A top-lit updraft gasifier (also known as a TLUD) is a micro-kiln used to produce charcoal, especially biochar, and heat for cooking. A TLUD pyrolyzes organic material, including wood or manure, and uses a reburner to eliminate volatile byproducts of pyrolization. The process leaves mostly carbon as a residue, which can be incorporated into soil to create terra preta.

Dr Thomas B Reed and the Norwegian architect Paal Wendelbo independently developed the working idea of a TLUD gasifier in the 1990s.

A TLUD gasifier is a considerable improvement on the rocket stove, being a more efficient way to achieve smoke-free combustion of the fuel.

== Design ==

A TLUD gasifier stove is commonly constructed with two concentric cylindrical containers.

The inner cylinder is the fuel pot. The fuel pot has holes in the base. These holes are the primary air inlet. The fuel pot also has holes on the neck, like the skirt, serving as a secondary air inlet.
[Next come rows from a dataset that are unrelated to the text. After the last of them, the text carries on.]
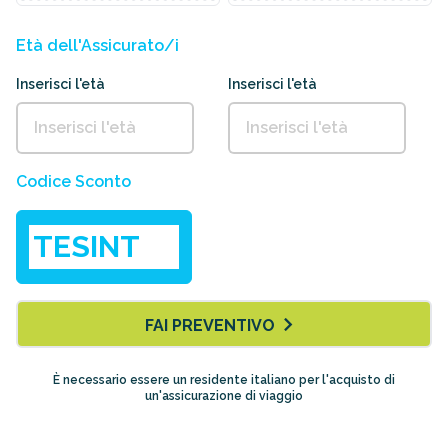
Età dell'Assicurato/i
Inserisci l'età
Inserisci l'età
Codice Sconto
FAI PREVENTIVO
È necessario essere un residente italiano per l'acquisto di
un'assicurazione di viaggio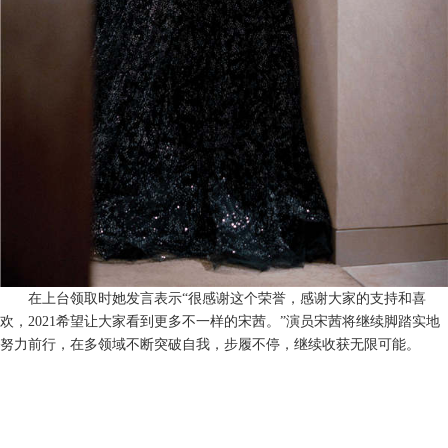
在上台领取时她发言表示
“很感谢这个荣誉，感谢大家的支持和喜
欢，2021希望让大家看到更多不一样的宋茜。”演员宋茜将继续脚踏实地
努力前行
，
在多领域不断突破自我
，
步履不停
，
继续
收获无限可能。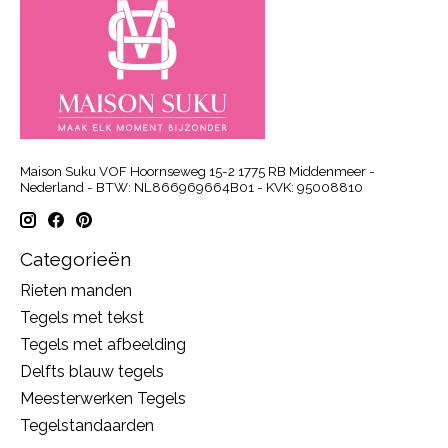
Maison Suku VOF Hoornseweg 15-2 1775 RB Middenmeer -
Nederland - BTW: NL866969664B01 - KVK: 95008810
Categorieën
Rieten manden
Tegels met tekst
Tegels met afbeelding
Delfts blauw tegels
Meesterwerken Tegels
Tegelstandaarden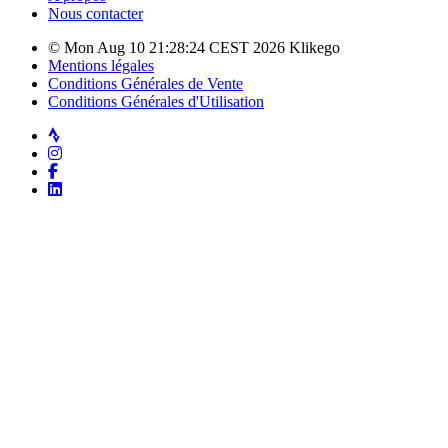
Nous contacter
© Mon Aug 10 21:28:24 CEST 2026 Klikego
Mentions légales
Conditions Générales de Vente
Conditions Générales d'Utilisation
Strava
Instagram
Facebook
LinkedIn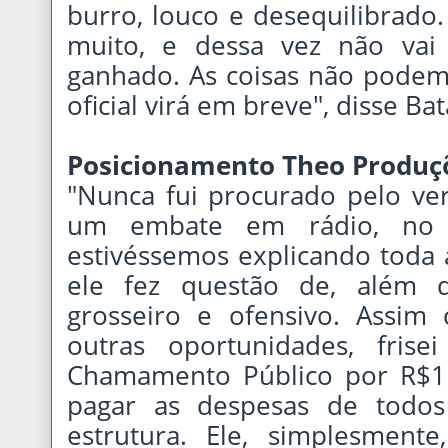
burro, louco e desequilibrado.
muito, e dessa vez não vai 
ganhado. As coisas não podem 
oficial virá em breve", disse Bat
Posicionamento Theo Produçõ
"Nunca fui procurado pelo ve
um embate em rádio, no 
estivéssemos explicando toda 
ele fez questão de, além 
grosseiro e ofensivo. Assim
outras oportunidades, fris
Chamamento Público por R$1
pagar as despesas de todos
estrutura. Ele, simplesmen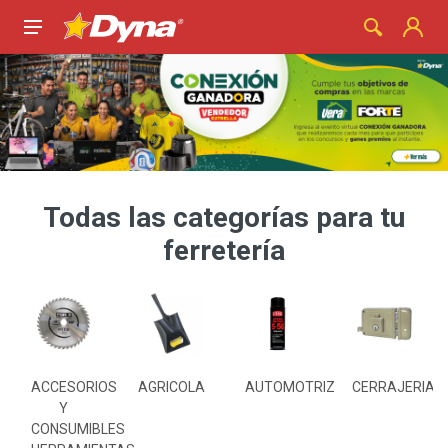
Todas las categorías para tu
ferretería
S
ACCESORIOS
AGRICOLA
AUTOMOTRIZ
CERRAJERIA
Y
CONSUMIBLES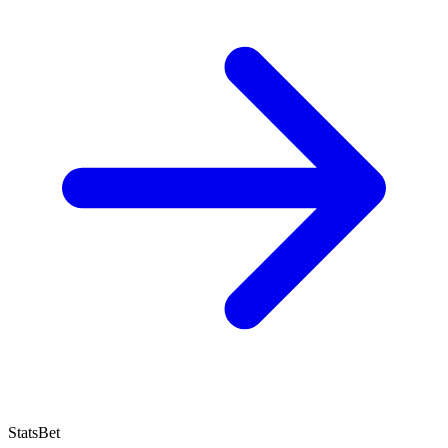
StatsBet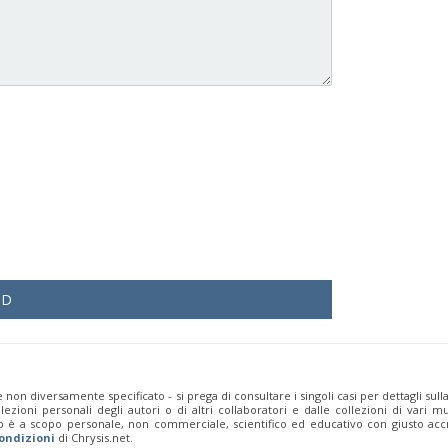
ND
 non diversamente specificato - si prega di consultare i singoli casi per dettagli sull
zioni personali degli autori o di altri collaboratori e dalle collezioni di vari mu
b è a scopo personale, non commerciale, scientifico ed educativo con giusto accr
ondizioni
di Chrysis.net.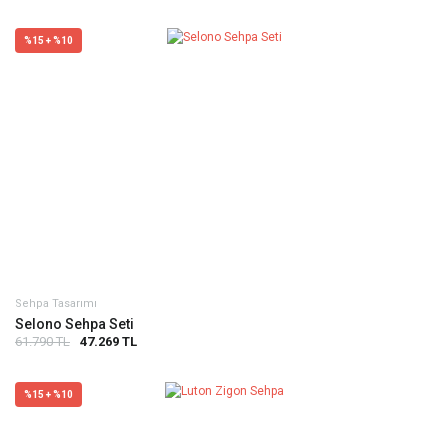
%15 + %10
Sehpa Tasarımı
Selono Sehpa Seti
61.790 TL
47.269 TL
%15 + %10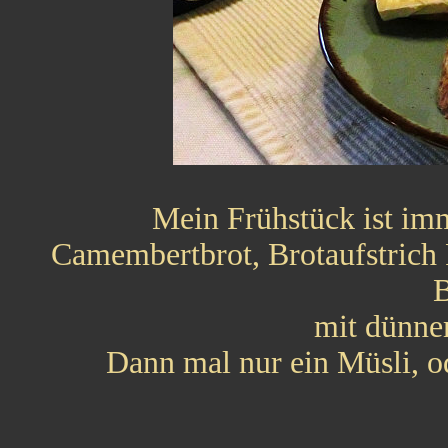
Mein Frühstück ist imm
Camembertbrot, Brotaufstrich
B
mit dünne
Dann mal nur ein Müsli, od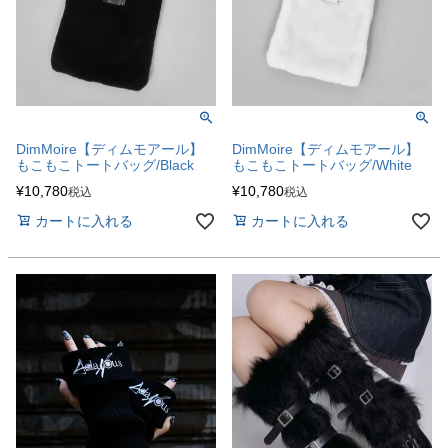
DimMoire【ディムモアール】
DimMoire【ディムモアール】
もこもこトートバッグ/Black
もこもこトートバッグ/White
¥
10,780
¥
10,780
税込
税込
カートに入れる
カートに入れる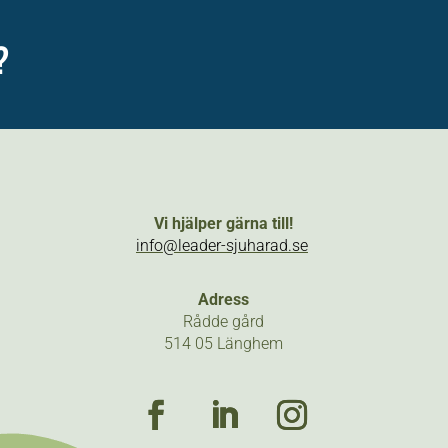
?
Vi hjälper gärna till!
info@leader-sjuharad.se
Adress
Rådde gård
514 05 Länghem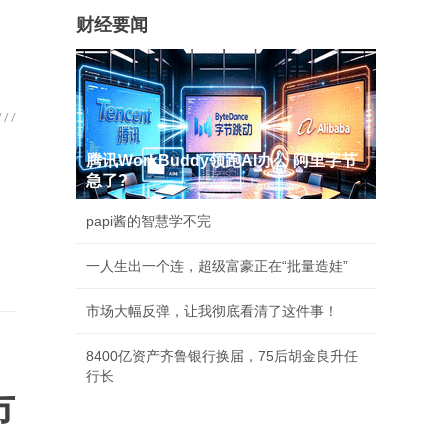
财经要闻
腾讯WorkBuddy领跑AI办公 阿里字节
急了?
papi酱的智慧学不完
一人生出一个连，超级富豪正在“批量造娃”
市场大幅反弹，让我彻底看清了这件事！
8400亿资产齐鲁银行换届，75后胡金良升任
行长
市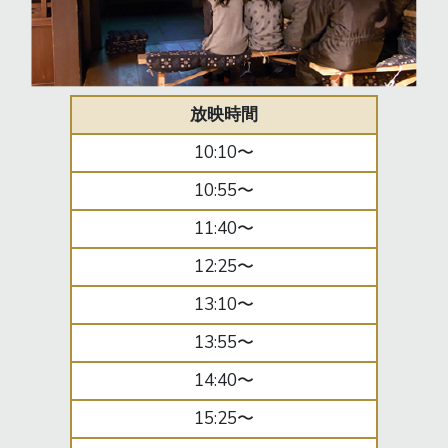
放映時間
10:10〜
10:55〜
11:40〜
12:25〜
13:10〜
13:55〜
14:40〜
15:25〜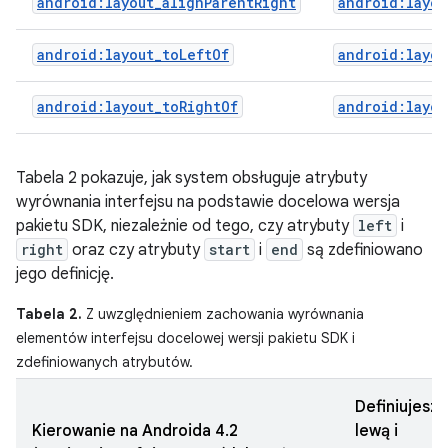
android:layout_alignParentRight
android:layou
android:layout_toLeftOf
android:layou
android:layout_toRightOf
android:layou
Tabela 2 pokazuje, jak system obsługuje atrybuty
wyrównania interfejsu na podstawie docelowa wersja
pakietu SDK, niezależnie od tego, czy atrybuty
left
i
right
oraz czy atrybuty
start
i
end
są zdefiniowano
jego definicję.
Tabela 2.
Z uwzględnieniem zachowania wyrównania
elementów interfejsu docelowej wersji pakietu SDK i
zdefiniowanych atrybutów.
Definiujesz
Kierowanie na Androida 4.2
lewą i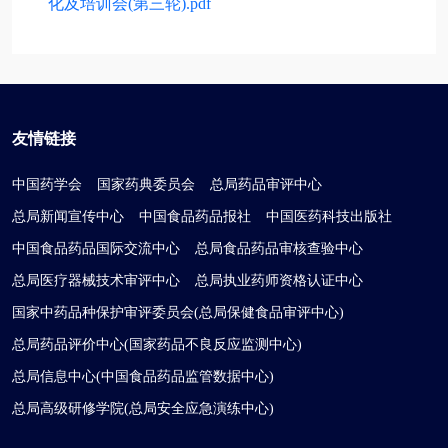
化及培训会(第三轮).pdf
友情链接
中国药学会
国家药典委员会
总局药品审评中心
总局新闻宣传中心
中国食品药品报社
中国医药科技出版社
中国食品药品国际交流中心
总局食品药品审核查验中心
总局医疗器械技术审评中心
总局执业药师资格认证中心
国家中药品种保护审评委员会(总局保健食品审评中心)
总局药品评价中心(国家药品不良反应监测中心)
总局信息中心(中国食品药品监管数据中心)
总局高级研修学院(总局安全应急演练中心)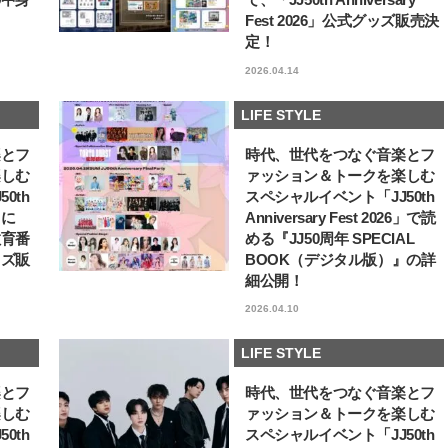
ュー
Fest 2026」公式グッズ販売決
【JJ専属モデルの素顔】ツヤと輝
【イケメンCOMIC】hue-
定！
きを放つ美肌を生み出す松川 星の
バー独占インタビュー②
愛用スキンケア
矢「感情をズバーッと言
2025.12.16
2026.08.07
2026.04.14
た時は幸せ〜」
BEAUTY
LIFE STYLE
LIFE STYLE
楽とフ
時代、世代をつなぐ音楽とフ
楽しむ
ァッション＆トークを楽しむ
0th
スペシャルイベント「JJ50th
6」に
Anniversary Fest 2026」で読
教育番
める『JJ50周年 SPECIAL
ッズ販
BOOK（デジタル版）』の詳
細公開！
2026.04.10
LIFE STYLE
楽とフ
時代、世代をつなぐ音楽とフ
楽しむ
ァッション＆トークを楽しむ
0th
スペシャルイベント「JJ50th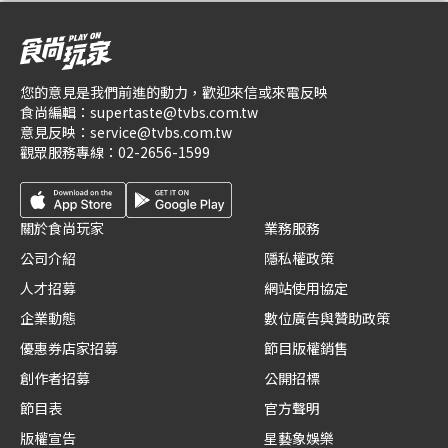
您的意見是我們前進的動力，歡迎來信或來電反映
食尚編輯：
supertaste@tvbs.com.tw
意見反映：
service@tvbs.com.tw
觀眾服務專線：
02-2656-1599
關於食尚玩家
業務服務
公司介紹
隱私權政策
人才招募
網站使用協定
企業動態
數位廣告與贊助政策
優惠券店家招募
節目版權銷售
創作者招募
公開招標
節目表
官方聲明
版權宣告
星藝象娛樂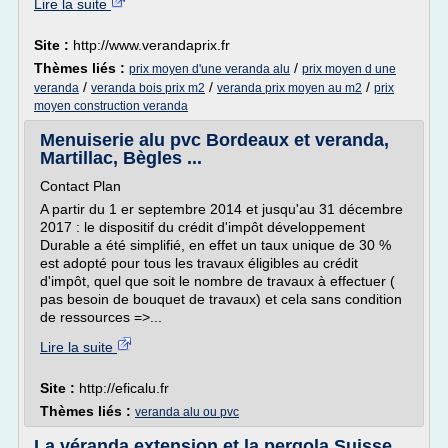
Lire la suite
Site :
http://www.verandaprix.fr
Thèmes liés :
/
prix moyen d'une veranda alu
prix moyen d une
/
/
/
veranda
veranda bois prix m2
veranda prix moyen au m2
prix
moyen construction veranda
Menuiserie alu pvc Bordeaux et veranda,
Martillac, Bègles ...
Contact Plan
A partir du 1 er septembre 2014 et jusqu'au 31 décembre
2017 : le dispositif du crédit d'impôt développement
Durable a été simplifié, en effet un taux unique de 30 %
est adopté pour tous les travaux éligibles au crédit
d'impôt, quel que soit le nombre de travaux à effectuer (
pas besoin de bouquet de travaux) et cela sans condition
de ressources =>...
Lire la suite
Site :
http://eficalu.fr
Thèmes liés :
veranda alu ou pvc
La véranda extension et la pergola Suisse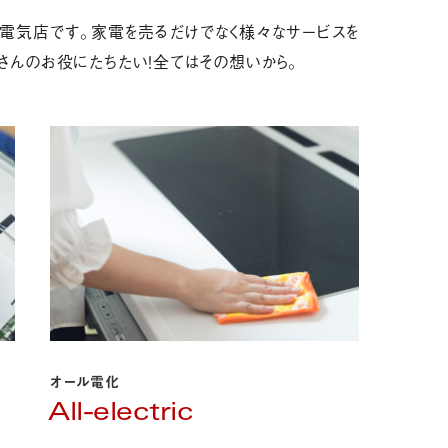
電気店です。家電を売るだけでなく様々なサービスを
さんのお役にたちたい！全てはその想いから。
オール電化
All-electric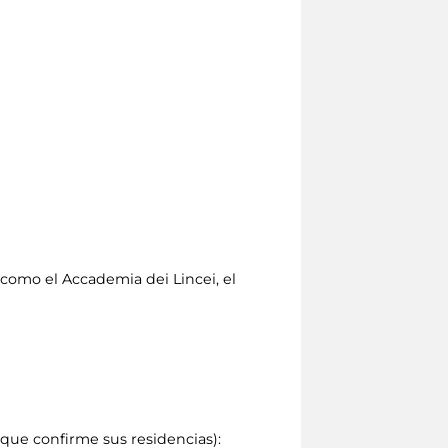
como el Accademia dei Lincei, el
que confirme sus residencias):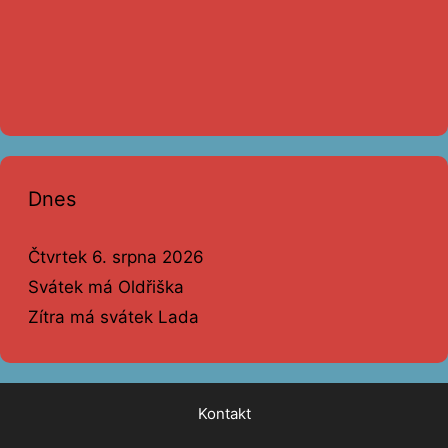
Dnes
Čtvrtek 6. srpna 2026
Svátek má Oldřiška
Zítra má svátek Lada
Kontakt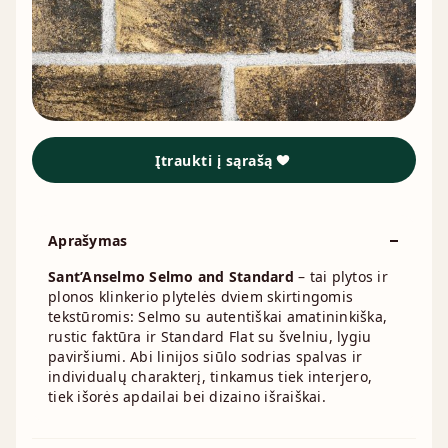
Įtraukti į sąrašą
Aprašymas
Sant’Anselmo Selmo and Standard
– tai plytos ir
plonos klinkerio plytelės dviem skirtingomis
tekstūromis: Selmo su autentiškai amatininkiška,
rustic faktūra ir Standard Flat su švelniu, lygiu
paviršiumi. Abi linijos siūlo sodrias spalvas ir
individualų charakterį, tinkamus tiek interjero,
tiek išorės apdailai bei dizaino išraiškai.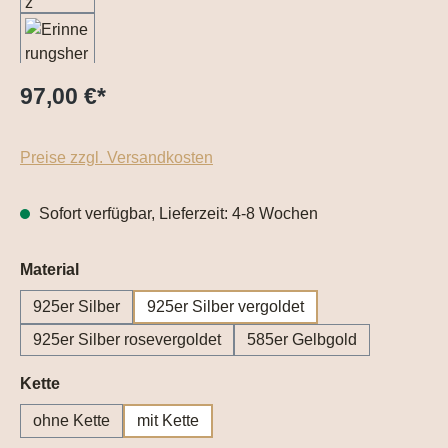
97,00 €
*
Preise zzgl. Versandkosten
Sofort verfügbar, Lieferzeit: 4-8 Wochen
auswählen
Material
925er Silber
925er Silber vergoldet
925er Silber rosevergoldet
585er Gelbgold
auswählen
Kette
ohne Kette
mit Kette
The outer cylinder has holes near the bottom on the sides. During combustion, air enters these holes, either by natural air draft or forced with a DC fan depending on requirement and construction model.

Any biomass with less than 20% water content can be used as fuel. The user fills the fuel pot up to the neck, just below the secondary air inlet holes. The user ignites the top layer of fuel for the pyrolysis to start. Air then flows in through the primary and secondary air inlets. The primary inlet helps the draft of pyrolysed wood gas flow up.

The secondary air inlet blows hot air by the time it travels around the fuel pot. The secondary inlet above the fuel layer helps burn the wood gas.